Extracted records
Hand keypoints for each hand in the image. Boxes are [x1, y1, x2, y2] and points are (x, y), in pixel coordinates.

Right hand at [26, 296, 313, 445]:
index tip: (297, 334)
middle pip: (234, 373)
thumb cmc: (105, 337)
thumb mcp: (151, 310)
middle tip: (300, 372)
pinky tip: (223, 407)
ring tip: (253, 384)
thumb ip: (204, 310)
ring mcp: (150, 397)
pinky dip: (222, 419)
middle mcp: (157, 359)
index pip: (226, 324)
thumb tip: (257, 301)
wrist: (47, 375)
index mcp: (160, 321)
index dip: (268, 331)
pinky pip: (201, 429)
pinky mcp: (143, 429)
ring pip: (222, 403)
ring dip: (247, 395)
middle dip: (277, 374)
==
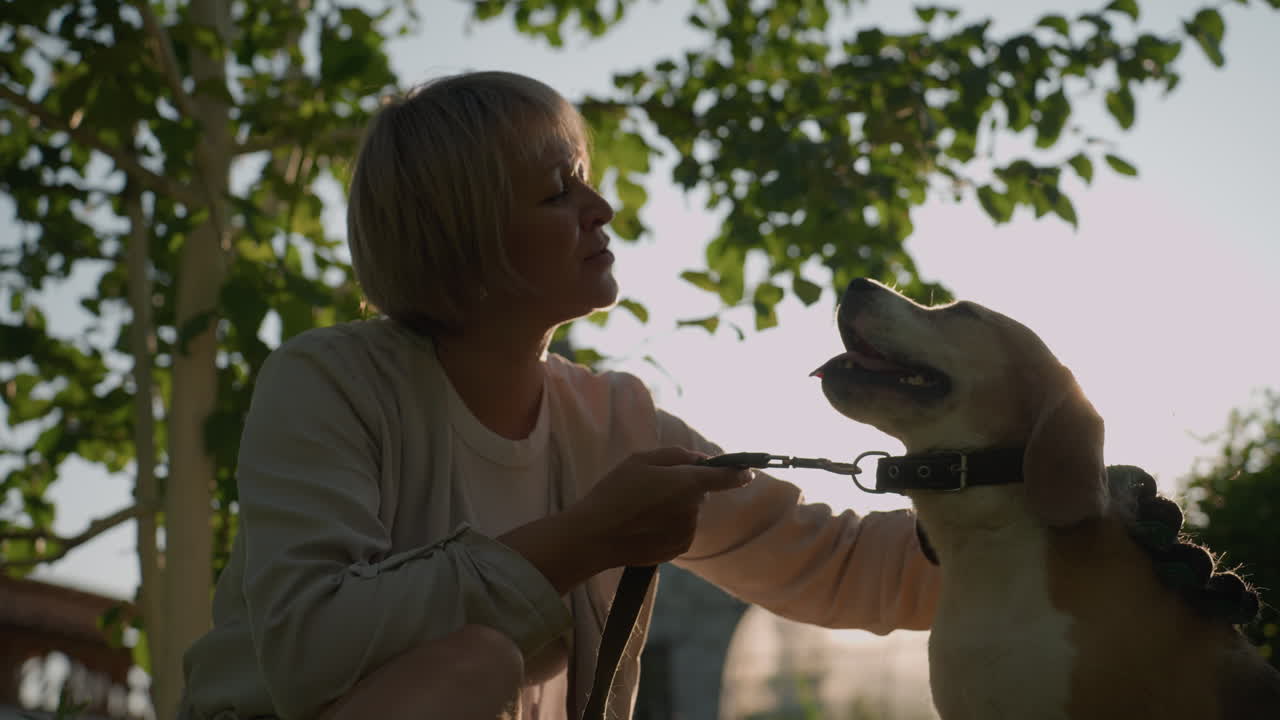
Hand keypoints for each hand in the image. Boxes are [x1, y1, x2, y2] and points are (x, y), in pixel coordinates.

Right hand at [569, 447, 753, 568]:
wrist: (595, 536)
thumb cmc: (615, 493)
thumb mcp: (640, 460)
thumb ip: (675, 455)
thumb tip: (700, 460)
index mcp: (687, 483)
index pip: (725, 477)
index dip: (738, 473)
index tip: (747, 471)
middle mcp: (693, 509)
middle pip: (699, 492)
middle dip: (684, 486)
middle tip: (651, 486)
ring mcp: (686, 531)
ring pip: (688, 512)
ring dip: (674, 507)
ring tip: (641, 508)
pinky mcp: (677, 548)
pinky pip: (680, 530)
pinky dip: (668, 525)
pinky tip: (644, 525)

Aim of the exercise
Bring together every line in the entries that holds the string "index".

Solution below
index tip: (297, 334)
index pip: (226, 324)
index mcp: (160, 321)
index dip: (268, 331)
index mcp: (687, 483)
index pip: (725, 477)
index dip: (738, 473)
index tip: (747, 471)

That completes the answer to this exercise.